How can something so real, so precious, be gone and forgotten?

Up until now, I just cant comprehend how a person can do that.

How can you forget all the memories and all the feelings that came with it.

How can you do that?

I remember how low my life was when you were gone.

The pain was insurmountable and I never saw it coming.

The pain that made me feel so alone and hopeless.

And believe me, Im barely surviving.

But I also remember how easily you felt the same feelings for another girl.

It was like being broken for the second time and all the wounds were fresh once again.

Still, Im confused how can it be so easy for you to hurt me, your best friend.

After all those times we spent together, after all those love you felt for me, how.

Just tell me how can you move on so fast?

I dont take love lightly.

I dont play with it.

I am not the selfish key in.

I kept on thinking how can you disrespect love that easily?

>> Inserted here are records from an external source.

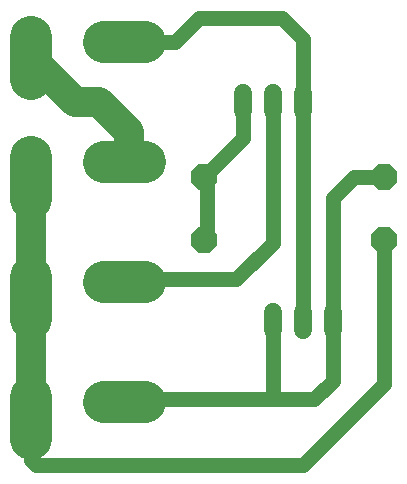
<source format=gbr>
G04 EAGLE Gerber RS-274X export*
G75*
%MOMM*%
%FSLAX34Y34*%
%LPD*%
%INBottom Copper*%
%IPPOS*%
%AMOC8*
5,1,8,0,0,1.08239X$1,22.5*%
G01*
%ADD10C,3.530600*%
%ADD11C,1.524000*%
%ADD12P,2.364373X8X22.500000*%
%ADD13C,1.270000*%
%ADD14C,2.540000*%


D10*
X313020Y222951D02*
X313020Y258257D01*
X374867Y253620D02*
X410173Y253620D01*
X313020Y324551D02*
X313020Y359857D01*
X374867Y355220D02*
X410173Y355220D01*
X313020Y426151D02*
X313020Y461457D01*
X374867Y456820D02*
X410173Y456820D01*
X313020Y527751D02*
X313020Y563057D01*
X374867Y558420D02*
X410173Y558420D01*
D11*
X568960Y330200D02*
X568960Y314960D01*
X543560Y314960D02*
X543560Y330200D01*
X518160Y330200D02*
X518160Y314960D01*
X492760Y500380D02*
X492760Y515620D01*
X518160Y515620D02*
X518160Y500380D01*
X543560Y500380D02*
X543560Y515620D01*
D12*
X459740Y391160D03*
X612140Y391160D03*
X459740Y444500D03*
X612140Y444500D03*
D13*
X462280Y388620D02*
X459740Y391160D01*
X462280Y441960D02*
X459740Y444500D01*
X462280Y441960D02*
X462280Y388620D01*
X459740Y444500D02*
X492760Y477520D01*
X492760Y508000D01*
X393700Y256540D02*
X393700Y252440D01*
X395060Y256160D02*
X518160Y256160D01*
X395060Y256160D02*
X392520Y253620D01*
X518160Y256160D02*
X553340Y256160D01*
X568960Y271780D02*
X568960Y322580D01*
X568960Y271780D02*
X553340Y256160D01*
X518160Y256160D02*
X518160Y322580D01*
X586740Y444500D02*
X612140Y444500D01*
X568960Y426720D02*
X568960Y322580D01*
X568960Y426720D02*
X586740Y444500D01*
X487300Y357760D02*
X395060Y357760D01*
X392520Y355220D01*
X487300Y357760D02*
X518160Y388620D01*
X518160Y508000D01*
D14*
X313020Y333340D02*
X313020Y240604D01*
X313020Y333340D02*
X317500Y337820D01*
X313116Y342204D01*
X313020Y342204D01*
X313020Y416560D02*
X313020Y443804D01*
X313020Y416560D02*
X313020Y342300D01*
X313116Y342204D01*
D13*
X313020Y416560D02*
X307940Y421640D01*
X313020Y240604D02*
X313020Y205140D01*
X317500Y200660D01*
X543560Y200660D01*
X612140Y269240D01*
X612140Y391160D01*
D14*
X350424Y508000D02*
X313020Y545404D01*
X350424Y508000D02*
X370840Y508000D01*
X396240Y482600D01*
X396240Y460540D02*
X392520Y456820D01*
X396240Y460540D02*
X396240Y482600D01*
D13*
X392520Y558420D02*
X378840Y558420D01*
X392520Y558420D02*
X435700Y558420D01*
X456020Y578740D01*
X526160Y578740D01*
X543560Y561340D02*
X543560Y508000D01*
X543560Y561340D02*
X526160Y578740D01*
X543560Y508000D02*
X543560Y322580D01*
M02*

</source>
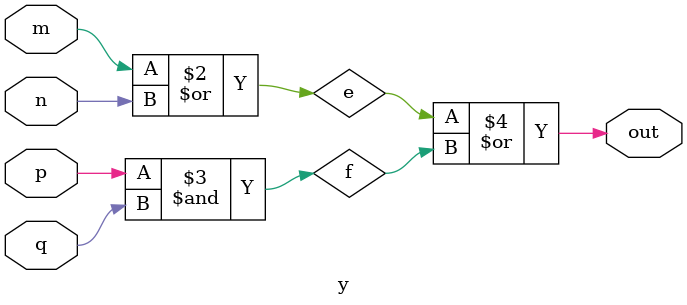
<source format=v>
module top_module;
    reg m,n,p,q;
    wire out;

    y dut(.m(m),.n(n),.p(p),.q(q),.out(out));

    initial begin
      $monitor($time," ",m,n,n,q,out);
        #10;
        repeat(20) begin
            m = $random;
            n = $random;
            p = $random;
            q = $random;
        end
    end
endmodule

module y(input m,n,p,q, output reg out);
    reg e,f;
	
  always@(*) begin
     e = m|n;
     f = p&q;
    #15 out = e|f;
  end
endmodule



</source>
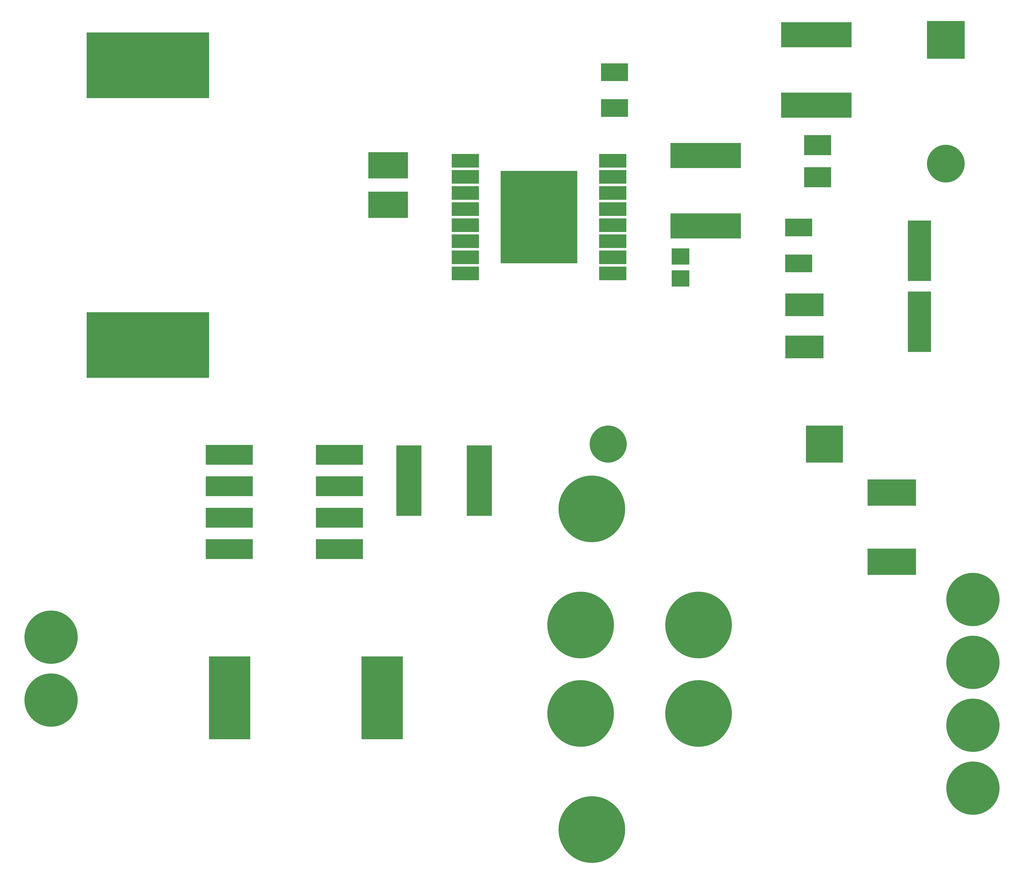
<source format=gbr>
%FSLAX23Y23*%
%MOIN*%
G04 EasyPC Gerber Version 17.0 Build 3379 *
%ADD22R,0.64987X1.68615*%
%ADD71R,0.70256X1.96717*%
%ADD20R,1.15646X2.31817*%
%ADD27R,2.13838X2.58094*%
%ADD24R,1.03628X1.03628*%
%ADD19R,1.05384X1.05384*%
%ADD25C,1.03628*%
%ADD70C,1.05384*%
%ADD28C,1.48838*%
%ADD26R,0.76231X0.38198*%
%ADD15R,0.49179X0.45667*%
%ADD13R,0.75525X0.49179*%
%ADD23R,1.31550X0.55486*%
%ADD14R,0.75525X0.56205*%
%ADD12R,1.07141X0.63230*%
%ADD18R,1.96717X0.70256*%
%ADD16R,1.10653X0.73769*%
%ADD17R,1.35243X0.73769*%
%ADD11C,1.86178*%
%ADD10C,1.86178*%
%ADD21R,3.42457X1.83413*%
X0Y0D02*
D02*
D10*
X25016Y10329D03*
X21723D03*
X25016Y12799D03*
X21723D03*
D02*
D11*
X22035Y7085D03*
Y16042D03*
D02*
D12*
X27971Y20565D03*
Y21742D03*
D02*
D13*
X27813Y22901D03*
Y23902D03*
X22667Y27240D03*
Y28241D03*
D02*
D14*
X28340Y25307D03*
Y26203D03*
D02*
D15*
X24511Y22480D03*
Y23094D03*
D02*
D16*
X16344Y24535D03*
Y25641D03*
D02*
D17*
X30413Y14567D03*
Y16499D03*
D02*
D18*
X25214Y23946D03*
Y25913D03*
X28305Y27319D03*
Y29286D03*
D02*
D19*
X31923Y29143D03*
D02*
D70*
Y25685D03*
D02*
D71*
X18891Y16833D03*
X16924D03*
D02*
D20*
X16177Y10765D03*
X11918D03*
D02*
D21*
X9635Y20619D03*
Y28433D03*
D02*
D22*
X31186Y21268D03*
Y23253D03*
D02*
D23*
X14985Y14918D03*
X11907D03*
X14985Y15797D03*
X11907D03*
X14985Y16675D03*
X11907D03*
X14985Y17553D03*
X11907D03*
D02*
D24*
X28533Y17852D03*
D02*
D25*
X22491D03*
D02*
D26*
X22617Y22619D03*
X18502D03*
X22617Y23068D03*
X18502D03*
X22617Y23518D03*
X18502D03*
X22617Y23967D03*
X18502D03*
X22617Y24417D03*
X18502D03*
X22617Y24866D03*
X18502D03*
X22617Y25316D03*
X18502D03*
X22617Y25765D03*
X18502D03*
D02*
D27*
X20559Y24192D03*
D02*
D28*
X32679Y8244D03*
Y10000D03*
X6930Y10703D03*
X32679Y11757D03*
X6930Y12459D03*
X32679Y13513D03*
X0Y0D02*
M02*

</source>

I will never truly understand the people who loves and chooses to leave for shallow reasons.

Some of you may think that because of this experience, my thoughts about love has changed.

But no, definitely not.

He hurt me, and love did not.

It was him that tried to taint the image of love, and not love itself.

Love remains true and right.

But I made the mistake in choosing the person to share it with.

I still look up to love, I still have expectations from it.

But not so much from the people who doesnt see the true weight of love.